O cachorro correu para mim.
‘The dog ran to me.’

Since all prepositions assign the same case to their object, it was much easier to implement prepositional objects in Portuguese than it was in German, where one and the same preposition can assign different cases to its object, depending on the verb (which makes it necessary to constrain the required case of the preposition’s object in the lexical entry of the verb). Besides, in the Portuguese grammar, it wasn’t necessary to handle case in the morphology: since there are just a few forms, I’ve implemented them in the lexicon.
By the way, the behavior of the validation system was puzzling to me when I was trying to implement the case-marking adpositions a and de (corresponding to dative and genitive case) with the respective section of the lexicon page of the questionnaire. Differently than with the German grammar, the validation system required the prepositions to be marked as optional, displaying the message and preventing the grammar to be created:

You have case-marking adpositions marked non-optional, but not all core cases are contributed by adpositions, inflection, or lexical types. Please account for the cases: non, acc, trans.

After I had created entries for nominative and accusative clitics, the validation system still required that I account for the “trans” case, which doesn’t appear in my list of cases. So I was forced to mark the two preposions a and de as optional in order to create the grammar (although they aren’t optional in the sense that their realization is required by the verbs that select them).
The Portuguese grammar fragment now handle different types of verbs with prepositional objects, including ditransitives, after I manually edited the portuguese.tdl file along the lines of the German grammar fragment implementation described in my previous commentary, i.e. verbs with prepositional objects select either a or de, both prepositions assign nonnominative case to their object.

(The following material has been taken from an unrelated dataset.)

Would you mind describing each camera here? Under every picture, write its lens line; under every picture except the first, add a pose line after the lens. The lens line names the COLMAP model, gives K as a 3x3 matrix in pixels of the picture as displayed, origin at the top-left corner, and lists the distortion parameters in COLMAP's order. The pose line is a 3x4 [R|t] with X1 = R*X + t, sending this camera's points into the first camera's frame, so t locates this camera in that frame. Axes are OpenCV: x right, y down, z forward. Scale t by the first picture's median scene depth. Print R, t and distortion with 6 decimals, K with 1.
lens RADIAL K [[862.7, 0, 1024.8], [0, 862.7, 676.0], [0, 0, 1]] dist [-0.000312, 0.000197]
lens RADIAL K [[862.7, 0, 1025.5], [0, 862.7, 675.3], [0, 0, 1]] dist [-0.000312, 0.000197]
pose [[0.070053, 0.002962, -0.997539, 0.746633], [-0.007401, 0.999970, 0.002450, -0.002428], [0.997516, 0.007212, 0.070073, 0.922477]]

The code generated by the Grammar Matrix shows the feature CASE-MARKED in some places, which doesn’t seem to be necessary anymore:

nom-intransitive-verb-lex := intransitive-verb-lex &
  [ ARG-ST.FIRST.LOCAL.CAT.HEAD noun &
                                [ CASE nom ],
    SYNSEM.LOCAL.CAT.VAL.SUBJ < [ LOCAL.CAT.HEAD.CASE-MARKED + ] > ].

Thanks and I’m glad you’re getting this working. Regarding the mysterious “trans” case, would you be willing to share the choices file so I can try to see where that is coming from?

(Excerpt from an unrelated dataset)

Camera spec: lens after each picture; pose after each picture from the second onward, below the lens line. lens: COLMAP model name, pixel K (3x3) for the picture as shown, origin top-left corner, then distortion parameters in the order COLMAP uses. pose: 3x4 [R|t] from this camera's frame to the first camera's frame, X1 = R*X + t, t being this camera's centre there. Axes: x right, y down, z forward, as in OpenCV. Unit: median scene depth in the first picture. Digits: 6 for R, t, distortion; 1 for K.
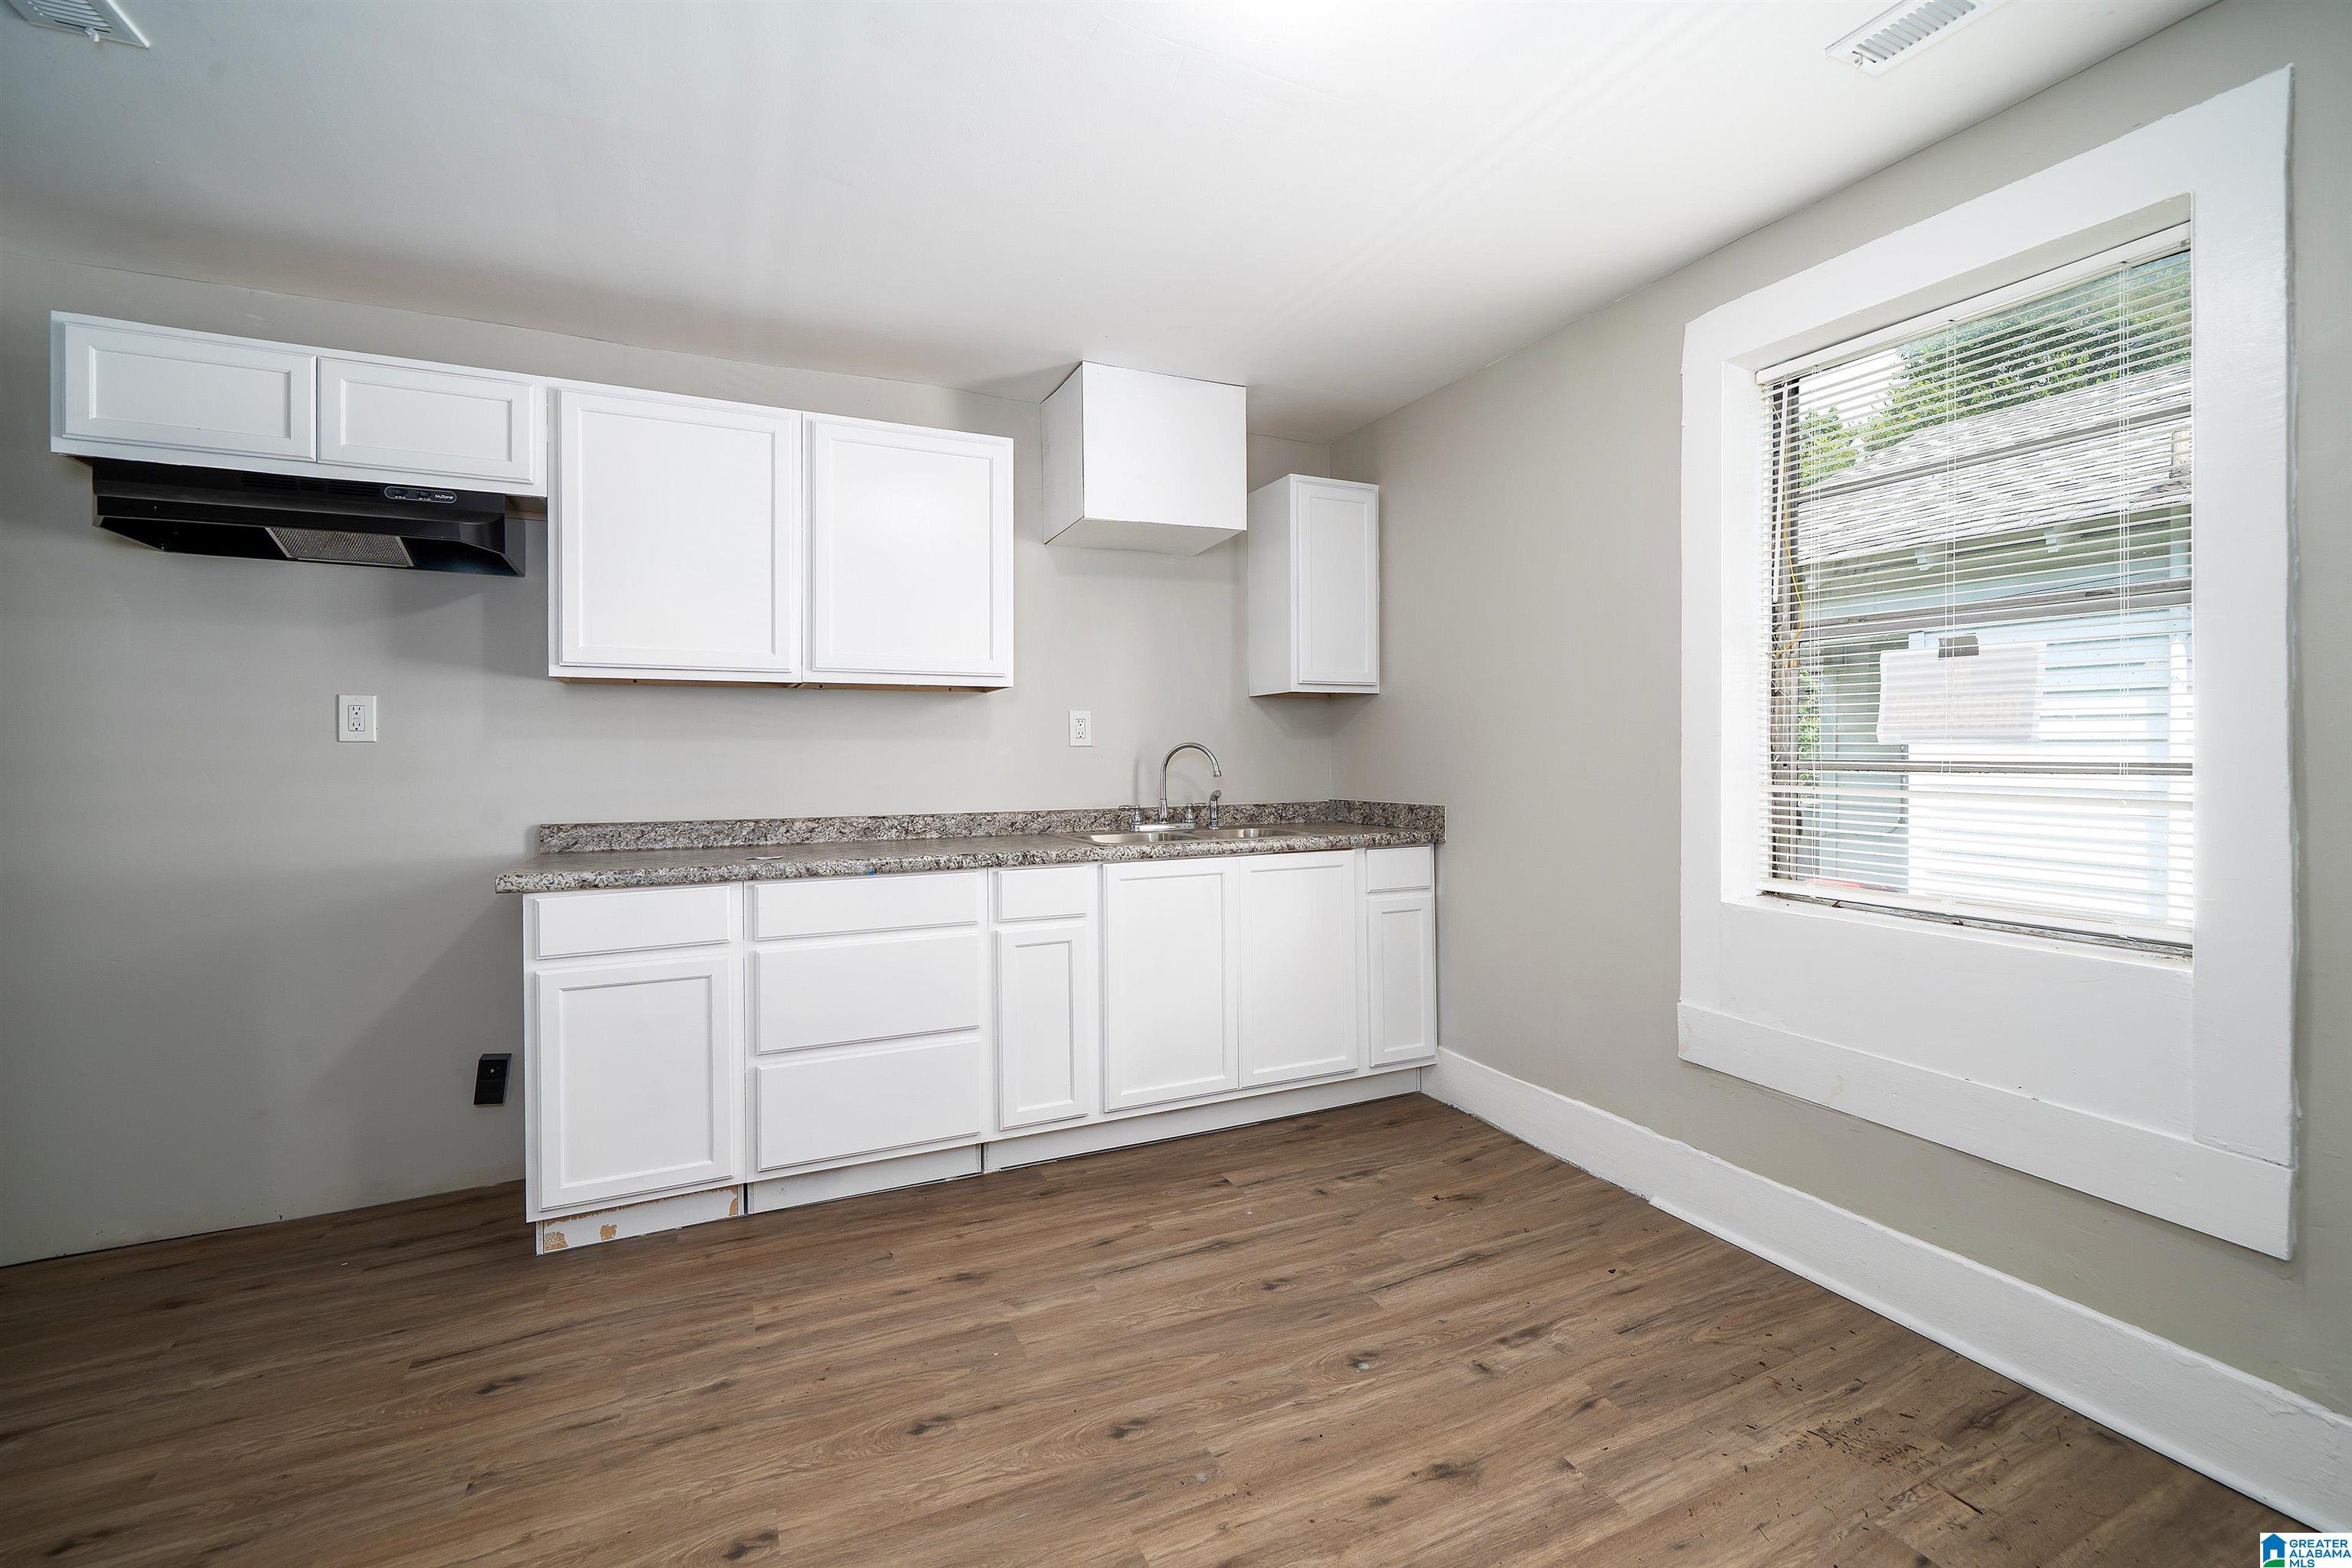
lens RADIAL K [[990.8, 0, 1176.0], [0, 990.8, 784.0], [0, 0, 1]] dist [-0.001204, -0.000361]
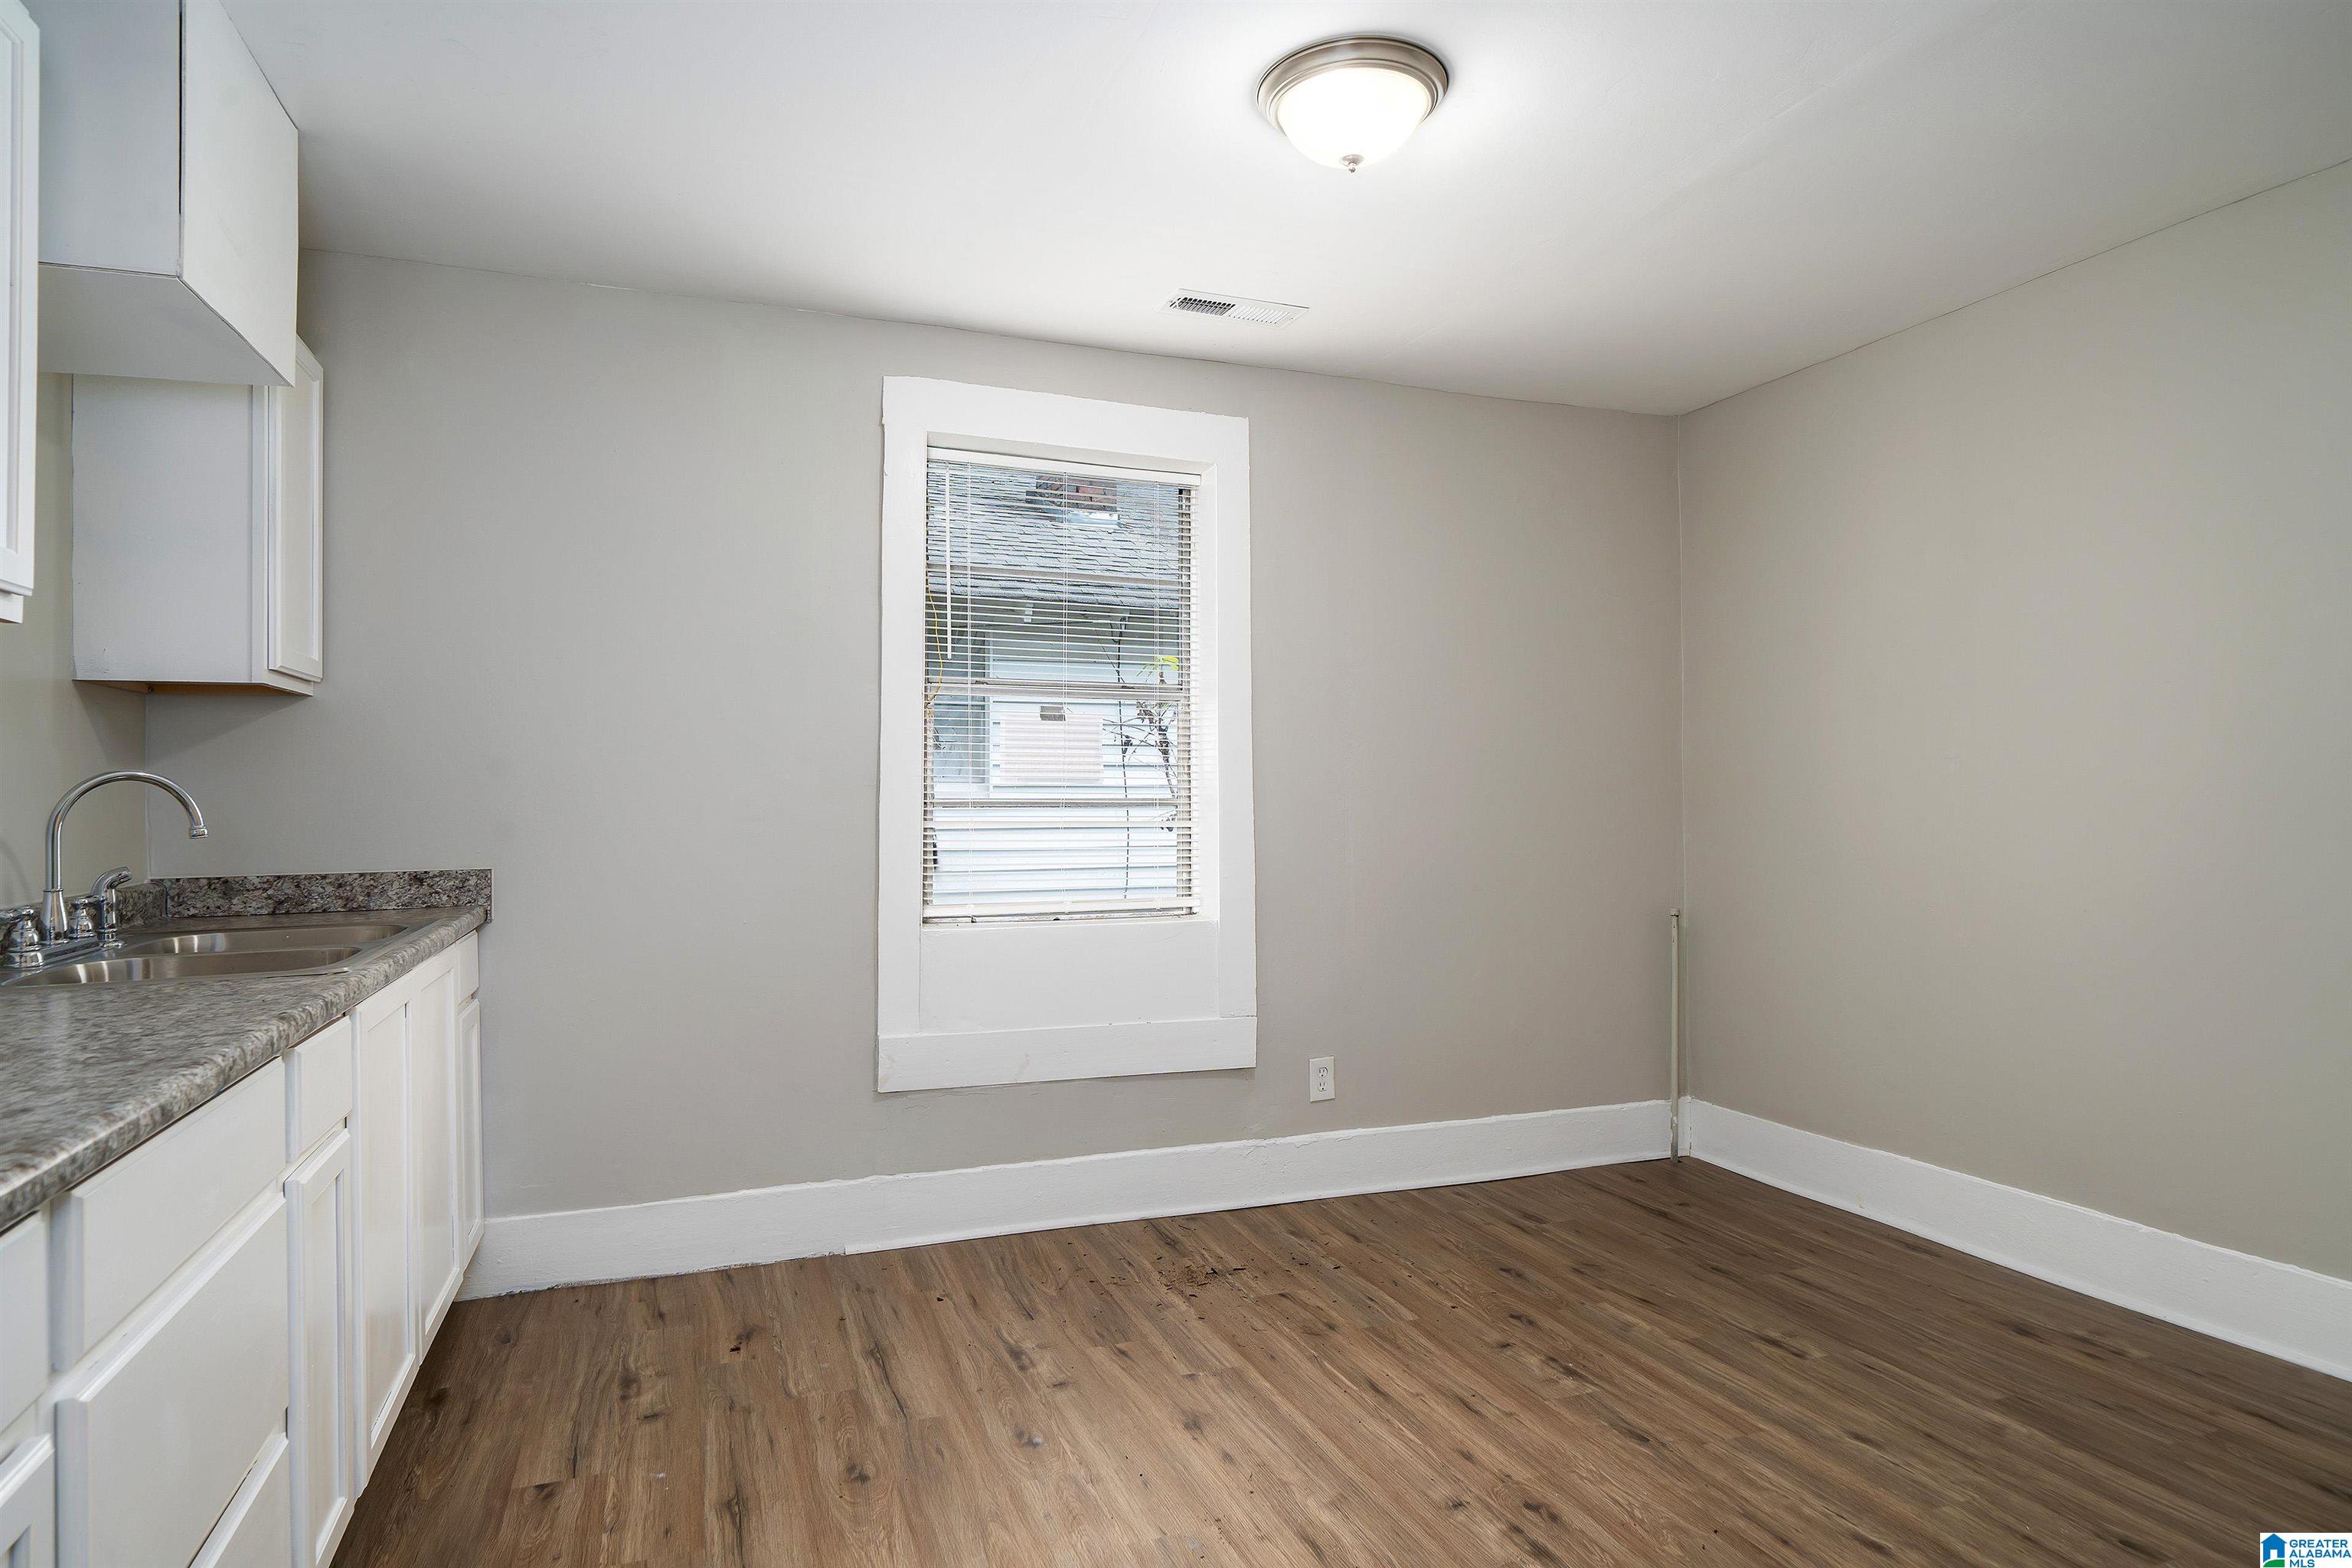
lens RADIAL K [[1284.7, 0, 1171.9], [0, 1284.7, 829.2], [0, 0, 1]] dist [0.001995, 0.000524]
pose [[0.074112, -0.021456, 0.997019, -0.830650], [0.037608, 0.999117, 0.018706, -0.006797], [-0.996541, 0.036110, 0.074854, 0.632326]]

As for the feature CASE-MARKED, that might have to do with making sure that the prepositions are there when they are necessary, but I don’t remember all the details of the analysis. It should be documented in Drellishak’s dissertation.

@ebender, I’ve just sent you the choices file by e-mail (if you prefer, I would also be glad to grant you access to the grammar project’s private Github repository).
Yes, the CASE-MARKED feature is very well documented in Drellishak’s dissertation. Its purpose is to avoid redundant marking in languages with mixed marking (p. 57). Since Portuguese doesn’t fit into this category, I’ve manually removed all occurrences of this feature from the TDL files generated by the Grammar Matrix. This didn’t affect the coverage of the grammar in relation to the positive and negative test files.
While the diversity of case-marking patterns handled by Drellishak is amazing, it seems to me that the typologically more trivial cases of case-marking adpositions represented by languages such as Portuguese, German, and French cannot be implemented or are very difficult to implement with the questionnaire. As I said, German is one of his test languages, but only quirky case marking of a verb’s complement with the inflectional dative was accounted for in his test choices file. Despite of that, the questionnaire does provide an excellent backbone that one can manually tweak to account for the patterns of German and Portuguese.